One group of students served in Guatemala, while another group served in Texas.

Service Trips Return after Pandemic

From June 4-11, two groups of Marywood students participated in Alternative Break Service and Immersion trips for the first time since the pandemic halted these service learning excursions two years ago.

Two groups of students went on the trips. Bachelor and Master of Social Work students traveled to serve with ARISE Adelante in McAllen, TX, and Nutrition/Dietetics and Physician Assistant students joined the Interprofessional Medical Mission, serving at the San Lucas Mission in Guatemala. 

The first group worked with ARISE Adelante, a program that works with immigrant families and communities in south Texas to help them reach their goals in life, by facilitating a week of summer camp for children in the Rio Grande Valley. They organized games and activities to encourage positivity and empower the youth. In addition, this student service group visited La Posada Providencia in San Benito, TX, which serves as a shelter for immigrants seeking legal refuge in the United States.

The group serving with the Interprofessional Medical Mission worked alongside the health promoters and within the Mission's clinic to assist with basic health screenings and assessments. They also met with health promoters to provide an educational presentation.

Amy Fotta, Director of Community Service and Social Justice at Marywood, remarked that the ability to return after the pandemic and to act on the university’s values are key takeaways from these trips.

“It really is an example of how the students live out the value of service,” Fotta observed. “It helps each student understand how they can contribute to social justice and the common good.”

For many students, these Alternative Break Service and Immersion trips are transformative and life-changing. Students who serve alongside these communities witness the lives of people who are marginalized, an eye-opening experience that prompts deeper reflection on these encounters and the circumstances that led to them. 

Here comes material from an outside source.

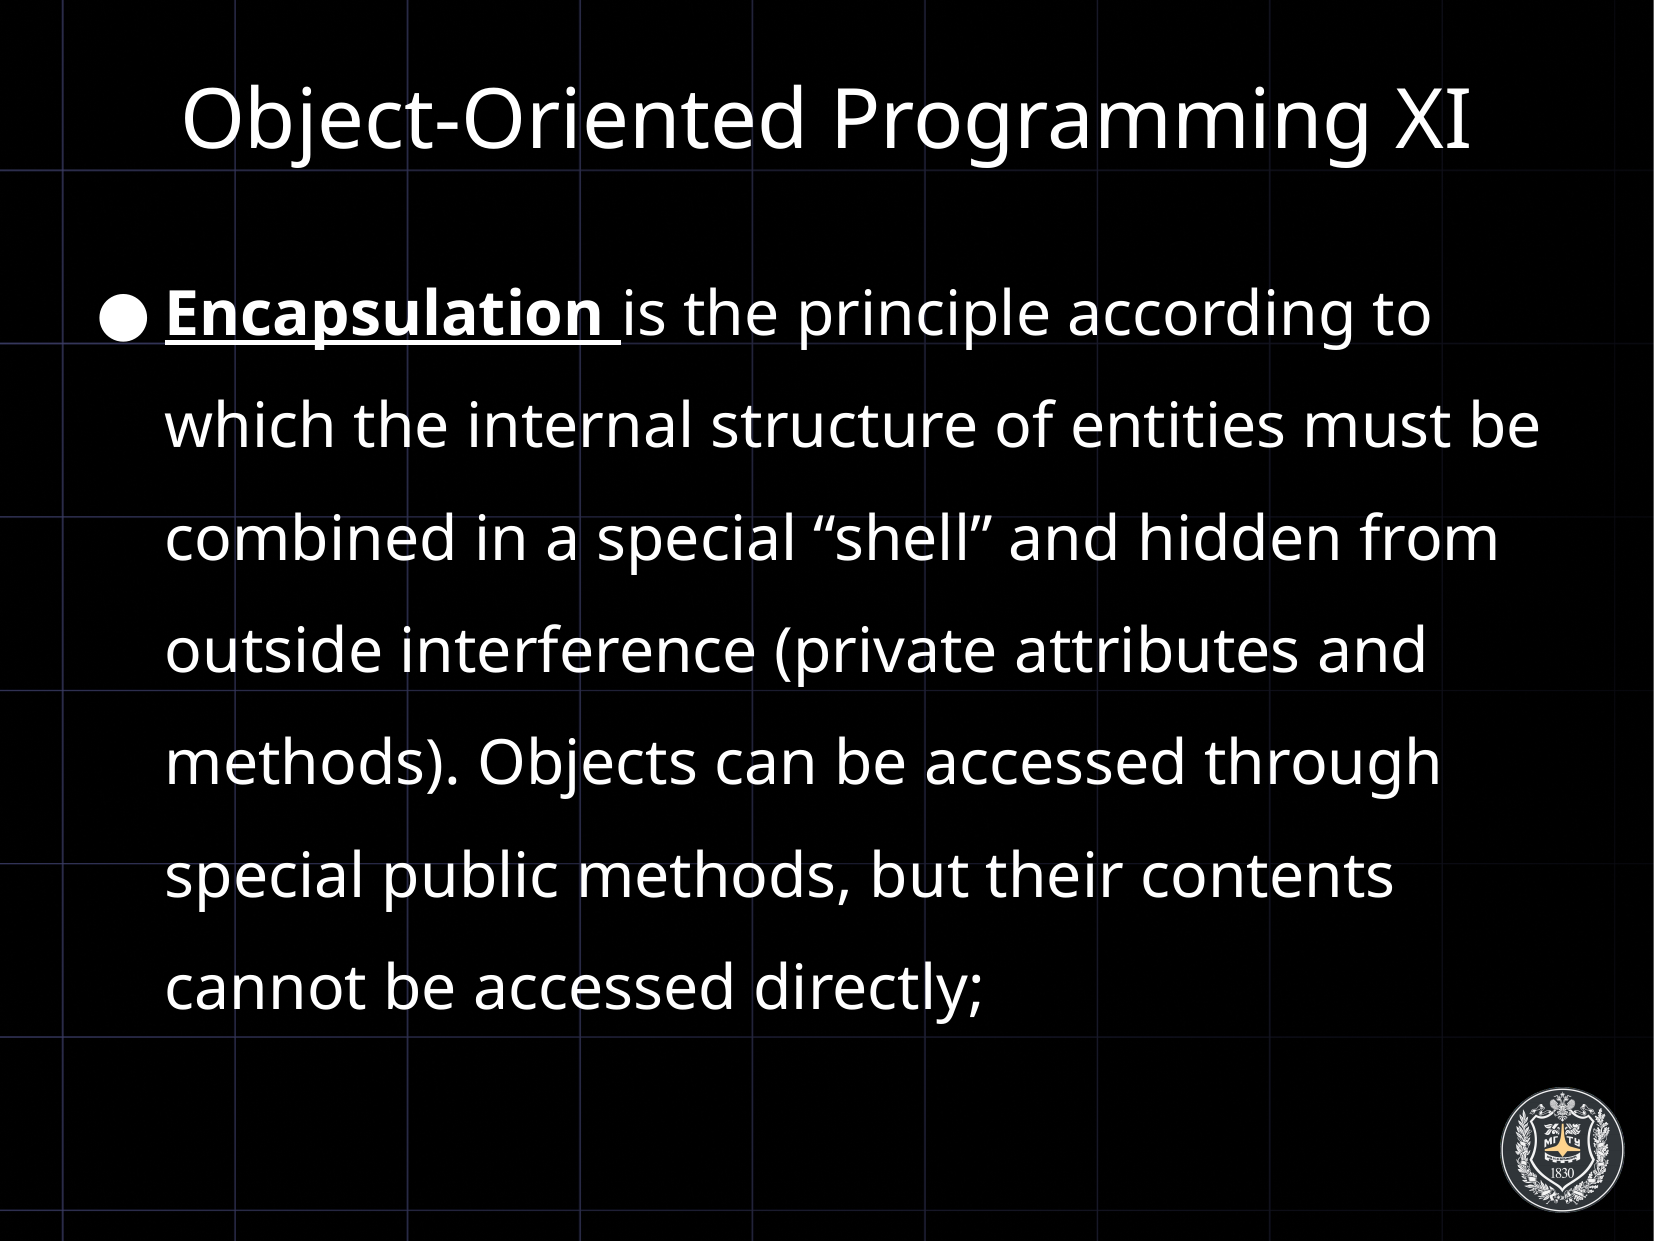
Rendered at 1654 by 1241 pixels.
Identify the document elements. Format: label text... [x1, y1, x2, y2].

picture [0, 0, 1654, 1241]
text_box Encapsulation is the principle according to which the internal structure of entities must be combined in a special “shell” and hidden from outside interference (private attributes and methods). Objects can be accessed through special public methods, but their contents cannot be accessed directly; [74, 187, 1575, 1241]
text_box Object-Oriented Programming XI [82, 37, 1571, 187]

“The students approach these experiences not as if they’re serving to save people, but to serve alongside the community with a mindset of mutual exchange,” Fotta said. “Each individual has their own gifts to serve with.”

Community is a crucial part of the value of service, as Marywood has been sending students on these particular trips for many years20 years in the case of the San Lucas Mission. These trips stress the importance of building relationships, not just among the students, but among the communities they serve. Building relationships around the core value of service and a commitment to the common good is integral to the Marywood experience, on campus and miles beyond it.